- Requirement:
Could you copy out the lines starting at the one containing "state / province: Tacna" and ending with the final line?

- Saved data entries:
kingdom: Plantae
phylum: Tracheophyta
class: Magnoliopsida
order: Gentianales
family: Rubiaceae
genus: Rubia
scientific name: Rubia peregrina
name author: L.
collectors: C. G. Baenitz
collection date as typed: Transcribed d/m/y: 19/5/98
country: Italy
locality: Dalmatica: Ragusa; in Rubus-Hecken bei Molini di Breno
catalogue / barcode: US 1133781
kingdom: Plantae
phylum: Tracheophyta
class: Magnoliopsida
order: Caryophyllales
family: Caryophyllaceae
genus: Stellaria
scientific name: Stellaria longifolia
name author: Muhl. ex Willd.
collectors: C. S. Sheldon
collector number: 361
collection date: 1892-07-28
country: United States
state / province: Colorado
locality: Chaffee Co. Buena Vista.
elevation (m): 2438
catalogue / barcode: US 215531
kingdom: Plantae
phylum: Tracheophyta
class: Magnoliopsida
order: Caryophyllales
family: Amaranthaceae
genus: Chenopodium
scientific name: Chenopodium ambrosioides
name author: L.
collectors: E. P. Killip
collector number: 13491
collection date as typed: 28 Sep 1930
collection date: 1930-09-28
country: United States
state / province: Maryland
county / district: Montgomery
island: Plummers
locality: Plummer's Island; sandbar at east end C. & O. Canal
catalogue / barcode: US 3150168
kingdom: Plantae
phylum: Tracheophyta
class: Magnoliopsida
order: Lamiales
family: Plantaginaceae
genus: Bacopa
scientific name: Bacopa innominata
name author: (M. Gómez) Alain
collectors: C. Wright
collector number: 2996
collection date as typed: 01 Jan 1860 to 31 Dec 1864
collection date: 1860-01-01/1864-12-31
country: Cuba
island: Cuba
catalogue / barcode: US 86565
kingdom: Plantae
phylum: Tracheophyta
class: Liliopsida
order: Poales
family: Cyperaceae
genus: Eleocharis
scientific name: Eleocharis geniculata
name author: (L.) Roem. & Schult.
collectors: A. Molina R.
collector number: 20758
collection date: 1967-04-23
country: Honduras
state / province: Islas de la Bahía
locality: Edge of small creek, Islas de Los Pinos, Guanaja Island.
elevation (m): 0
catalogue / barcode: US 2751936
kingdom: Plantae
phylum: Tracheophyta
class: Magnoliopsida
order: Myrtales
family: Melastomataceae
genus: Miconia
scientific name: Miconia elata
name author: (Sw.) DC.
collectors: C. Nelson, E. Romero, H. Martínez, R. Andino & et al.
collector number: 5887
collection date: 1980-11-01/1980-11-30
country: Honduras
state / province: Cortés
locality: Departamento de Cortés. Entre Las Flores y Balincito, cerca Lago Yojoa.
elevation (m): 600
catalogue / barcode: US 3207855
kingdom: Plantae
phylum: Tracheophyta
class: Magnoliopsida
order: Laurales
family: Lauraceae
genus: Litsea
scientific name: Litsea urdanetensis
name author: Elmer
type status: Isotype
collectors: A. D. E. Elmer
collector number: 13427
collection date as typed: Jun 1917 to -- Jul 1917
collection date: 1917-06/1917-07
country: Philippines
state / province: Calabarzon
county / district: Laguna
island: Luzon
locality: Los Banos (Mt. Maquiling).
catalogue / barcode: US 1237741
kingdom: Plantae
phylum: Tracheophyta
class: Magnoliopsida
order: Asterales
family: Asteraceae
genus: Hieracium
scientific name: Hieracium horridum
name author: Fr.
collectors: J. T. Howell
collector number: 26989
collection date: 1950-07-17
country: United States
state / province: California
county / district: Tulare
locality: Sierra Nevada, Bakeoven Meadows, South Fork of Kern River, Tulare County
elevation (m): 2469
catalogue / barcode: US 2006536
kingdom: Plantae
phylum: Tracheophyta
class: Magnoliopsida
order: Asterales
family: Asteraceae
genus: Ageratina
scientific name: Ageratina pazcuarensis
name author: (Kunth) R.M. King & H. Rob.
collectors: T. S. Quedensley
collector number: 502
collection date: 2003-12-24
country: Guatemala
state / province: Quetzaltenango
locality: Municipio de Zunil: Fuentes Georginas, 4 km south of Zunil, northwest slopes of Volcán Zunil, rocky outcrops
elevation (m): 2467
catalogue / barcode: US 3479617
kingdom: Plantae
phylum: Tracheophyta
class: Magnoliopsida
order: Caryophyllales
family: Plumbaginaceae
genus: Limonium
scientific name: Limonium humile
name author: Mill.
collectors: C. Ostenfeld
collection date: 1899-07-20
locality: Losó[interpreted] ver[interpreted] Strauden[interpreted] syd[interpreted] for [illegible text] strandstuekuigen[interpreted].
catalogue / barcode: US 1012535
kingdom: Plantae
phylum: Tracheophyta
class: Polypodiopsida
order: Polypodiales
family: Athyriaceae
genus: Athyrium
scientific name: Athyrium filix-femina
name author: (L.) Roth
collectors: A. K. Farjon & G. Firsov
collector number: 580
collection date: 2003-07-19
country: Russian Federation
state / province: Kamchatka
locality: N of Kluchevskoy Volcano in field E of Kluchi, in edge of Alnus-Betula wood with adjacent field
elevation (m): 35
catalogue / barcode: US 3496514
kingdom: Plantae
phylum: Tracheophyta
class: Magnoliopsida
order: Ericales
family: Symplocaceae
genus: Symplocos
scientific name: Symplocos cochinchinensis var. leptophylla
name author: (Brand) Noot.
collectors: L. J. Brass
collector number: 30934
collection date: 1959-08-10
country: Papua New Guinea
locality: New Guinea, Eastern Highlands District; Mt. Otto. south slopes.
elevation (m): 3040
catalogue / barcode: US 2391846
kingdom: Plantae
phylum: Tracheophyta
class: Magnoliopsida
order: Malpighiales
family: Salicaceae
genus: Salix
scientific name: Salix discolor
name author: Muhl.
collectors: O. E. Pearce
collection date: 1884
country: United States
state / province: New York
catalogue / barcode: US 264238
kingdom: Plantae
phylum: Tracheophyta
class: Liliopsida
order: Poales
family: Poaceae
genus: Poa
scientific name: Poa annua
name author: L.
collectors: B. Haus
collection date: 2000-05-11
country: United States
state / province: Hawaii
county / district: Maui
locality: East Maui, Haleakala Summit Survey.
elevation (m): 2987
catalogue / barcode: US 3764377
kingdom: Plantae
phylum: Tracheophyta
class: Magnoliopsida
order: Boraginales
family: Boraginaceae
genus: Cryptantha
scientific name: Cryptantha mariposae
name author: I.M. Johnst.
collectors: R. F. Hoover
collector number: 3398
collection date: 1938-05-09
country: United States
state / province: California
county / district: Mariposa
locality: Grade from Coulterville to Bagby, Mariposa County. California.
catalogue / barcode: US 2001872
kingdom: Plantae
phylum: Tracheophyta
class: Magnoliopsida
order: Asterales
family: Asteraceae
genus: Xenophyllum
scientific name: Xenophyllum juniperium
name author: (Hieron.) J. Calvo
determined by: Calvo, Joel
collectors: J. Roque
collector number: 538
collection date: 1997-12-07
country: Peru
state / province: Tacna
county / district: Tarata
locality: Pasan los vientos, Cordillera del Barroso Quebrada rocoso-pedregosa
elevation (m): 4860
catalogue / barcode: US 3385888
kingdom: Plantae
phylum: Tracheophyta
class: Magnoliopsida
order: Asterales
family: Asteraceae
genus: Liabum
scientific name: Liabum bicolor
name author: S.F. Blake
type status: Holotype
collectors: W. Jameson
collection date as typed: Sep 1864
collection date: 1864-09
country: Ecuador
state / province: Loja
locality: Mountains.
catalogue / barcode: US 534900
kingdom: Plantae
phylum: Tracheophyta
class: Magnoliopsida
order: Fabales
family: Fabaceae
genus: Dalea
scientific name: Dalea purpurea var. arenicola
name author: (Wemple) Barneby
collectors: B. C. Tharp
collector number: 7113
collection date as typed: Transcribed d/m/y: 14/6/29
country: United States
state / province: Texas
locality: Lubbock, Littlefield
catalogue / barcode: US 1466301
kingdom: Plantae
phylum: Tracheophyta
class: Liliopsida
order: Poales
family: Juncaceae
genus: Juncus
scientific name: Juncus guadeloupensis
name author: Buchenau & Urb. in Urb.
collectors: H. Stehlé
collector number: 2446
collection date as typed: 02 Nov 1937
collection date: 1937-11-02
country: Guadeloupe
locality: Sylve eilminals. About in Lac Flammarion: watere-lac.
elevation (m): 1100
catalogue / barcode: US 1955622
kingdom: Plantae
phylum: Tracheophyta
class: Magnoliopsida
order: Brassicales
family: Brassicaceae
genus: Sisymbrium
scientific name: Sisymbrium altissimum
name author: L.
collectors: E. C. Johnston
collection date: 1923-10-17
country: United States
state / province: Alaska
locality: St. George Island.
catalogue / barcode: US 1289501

- Solution to this task:
state / province: Tacna
county / district: Tarata
locality: Pasan los vientos, Cordillera del Barroso Quebrada rocoso-pedregosa
elevation (m): 4860
catalogue / barcode: US 3385888
kingdom: Plantae
phylum: Tracheophyta
class: Magnoliopsida
order: Asterales
family: Asteraceae
genus: Liabum
scientific name: Liabum bicolor
name author: S.F. Blake
type status: Holotype
collectors: W. Jameson
collection date as typed: Sep 1864
collection date: 1864-09
country: Ecuador
state / province: Loja
locality: Mountains.
catalogue / barcode: US 534900
kingdom: Plantae
phylum: Tracheophyta
class: Magnoliopsida
order: Fabales
family: Fabaceae
genus: Dalea
scientific name: Dalea purpurea var. arenicola
name author: (Wemple) Barneby
collectors: B. C. Tharp
collector number: 7113
collection date as typed: Transcribed d/m/y: 14/6/29
country: United States
state / province: Texas
locality: Lubbock, Littlefield
catalogue / barcode: US 1466301
kingdom: Plantae
phylum: Tracheophyta
class: Liliopsida
order: Poales
family: Juncaceae
genus: Juncus
scientific name: Juncus guadeloupensis
name author: Buchenau & Urb. in Urb.
collectors: H. Stehlé
collector number: 2446
collection date as typed: 02 Nov 1937
collection date: 1937-11-02
country: Guadeloupe
locality: Sylve eilminals. About in Lac Flammarion: watere-lac.
elevation (m): 1100
catalogue / barcode: US 1955622
kingdom: Plantae
phylum: Tracheophyta
class: Magnoliopsida
order: Brassicales
family: Brassicaceae
genus: Sisymbrium
scientific name: Sisymbrium altissimum
name author: L.
collectors: E. C. Johnston
collection date: 1923-10-17
country: United States
state / province: Alaska
locality: St. George Island.
catalogue / barcode: US 1289501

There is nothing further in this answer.